You will also need to answer some questions in a Word or Google document.


Task 1: Import Data

Import the riverview.csv data into an object named city. Also, examine the data codebook so you are familiar with the different attributes.


Task 2: Marginal Distribution of Seniority-level

Create a density plot of the years of seniority attribute (seniority). You may also want to produce summary statistics for this attribute. Describe the shape, center (i.e., typical value), and variability. Be sure to use the data context in this description.

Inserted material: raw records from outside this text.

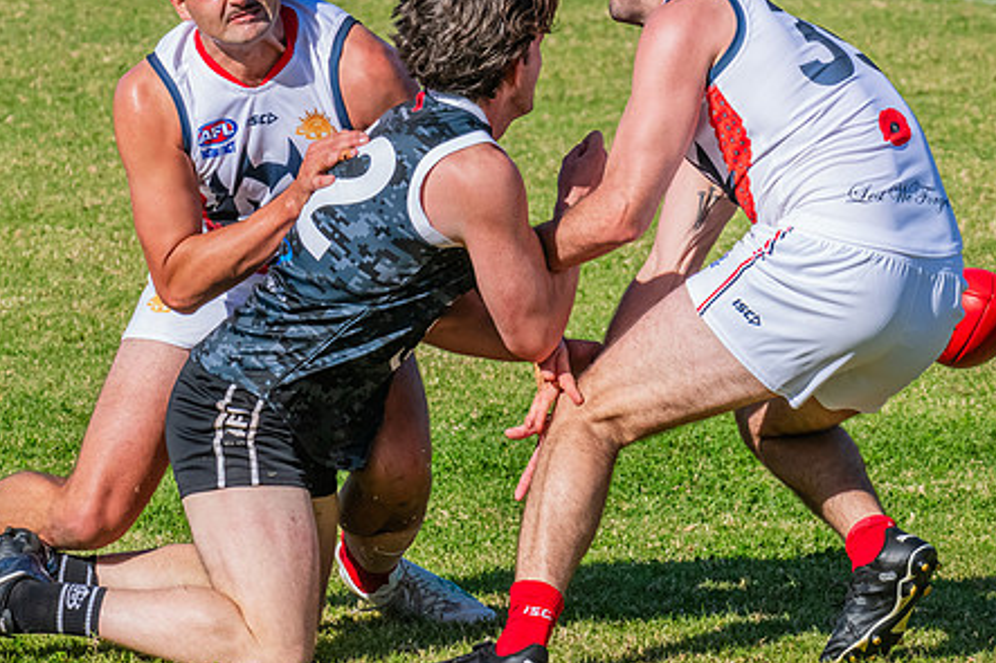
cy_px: 369
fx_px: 10122
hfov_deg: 5.6
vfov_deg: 3.8
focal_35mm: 366
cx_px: 536
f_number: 14
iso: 1600
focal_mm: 240
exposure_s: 1/1600
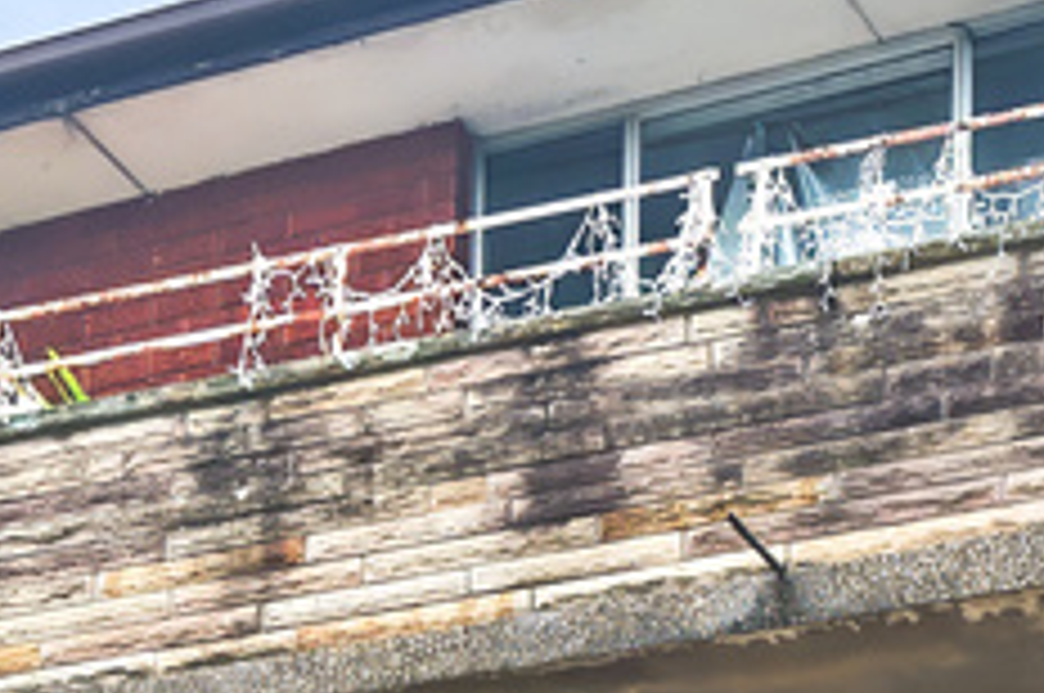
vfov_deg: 8.1
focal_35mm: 152
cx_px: 738
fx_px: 4402
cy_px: 1838
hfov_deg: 13.5
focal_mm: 22
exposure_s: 1/40
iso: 100
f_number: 9
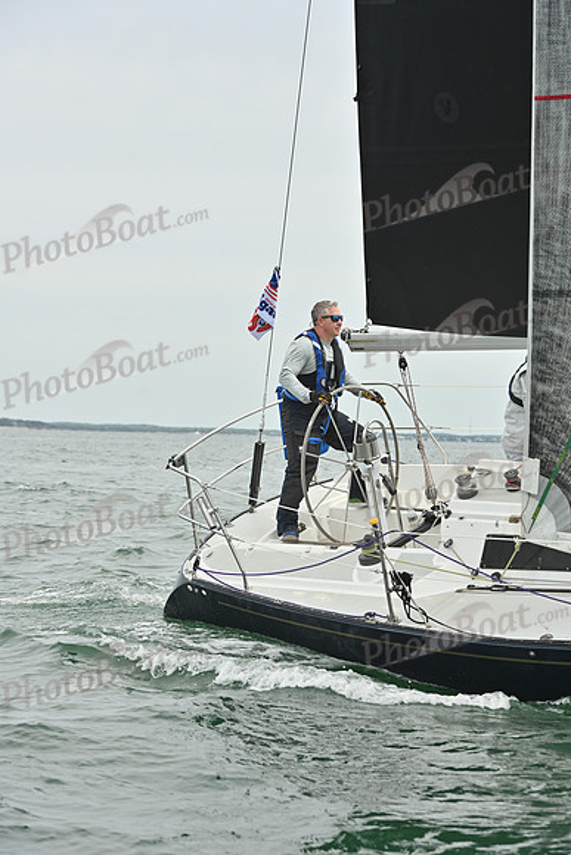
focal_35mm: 110
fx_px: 2615
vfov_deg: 18.6
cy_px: 428
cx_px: 286
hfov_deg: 12.5
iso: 320
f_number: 6.3
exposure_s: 1/1600
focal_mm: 110
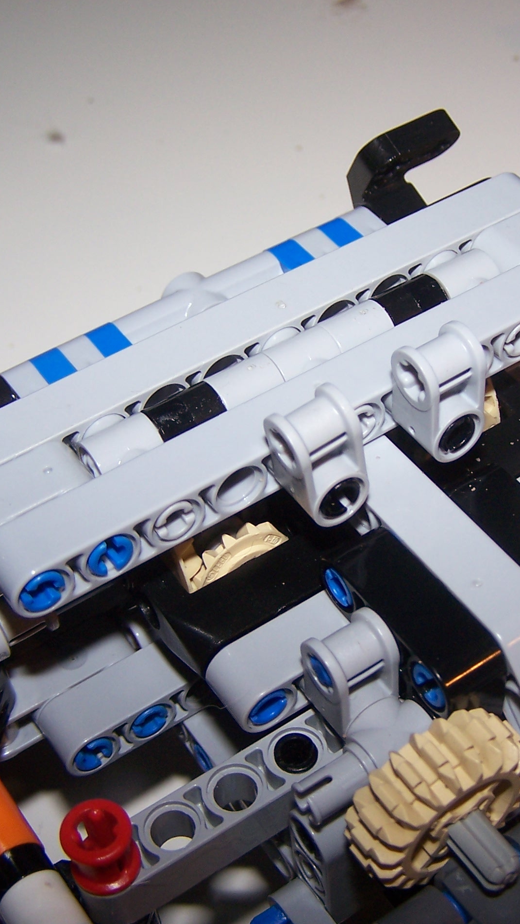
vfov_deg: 37.2
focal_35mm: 56
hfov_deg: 21.3
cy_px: 464
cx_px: 396
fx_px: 1373
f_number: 2.8
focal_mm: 6.3
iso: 80
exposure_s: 1/60
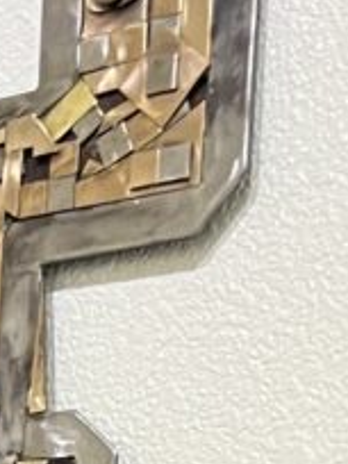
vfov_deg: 8.4
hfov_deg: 7.5
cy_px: 1410
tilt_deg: -5.6
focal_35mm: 196
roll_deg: -1.7
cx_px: -143
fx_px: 2627
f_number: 1.6
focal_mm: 5.1
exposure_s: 1/60
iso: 125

Task 3: Relationship between Seniority-level and Income

Create a scatterplot of the relationship between seniority-level and income. In this plot assume income is the outcome and seniority-level is the predictor. Describe this relationship by indicating the functional form, direction, magnitude, strength, and any potential outliers. Be sure to use the data context in this description.


Task 4: Compute the Correlation Coefficient

Compute and report the correlation coefficient between seniority-level and income.


Task 5: Fit the Regression Model

Fit the regression model that uses seniority-level to predict variation in income. Write the fitted equation. Be sure you can write the fitted equation using Equation Editor in Microsoft Word/Google Docs. (This includes adding any hats, or subscripts!)


Task 6: Coefficient Interpretations

Interpret the intercept and slope from the fitted equation.


Task 7: Compute the Sum of Squared Error (SSE) for the Fitted Model

Compute the SSE for the model. Include the syntax you used to compute this.


Task 8: Fit an Intercept-Only Model and Compute the SSE for It

Fit an intercept-only model predicting variation in incomes. Use that model to compute the SSE. Include the syntax you used to compute this.


Task 9: Compute the Proportion Reduction in Error (PRE)

Use the two SSE measures to compute the PRE. Show your work. Also interpret the value using the data’s context.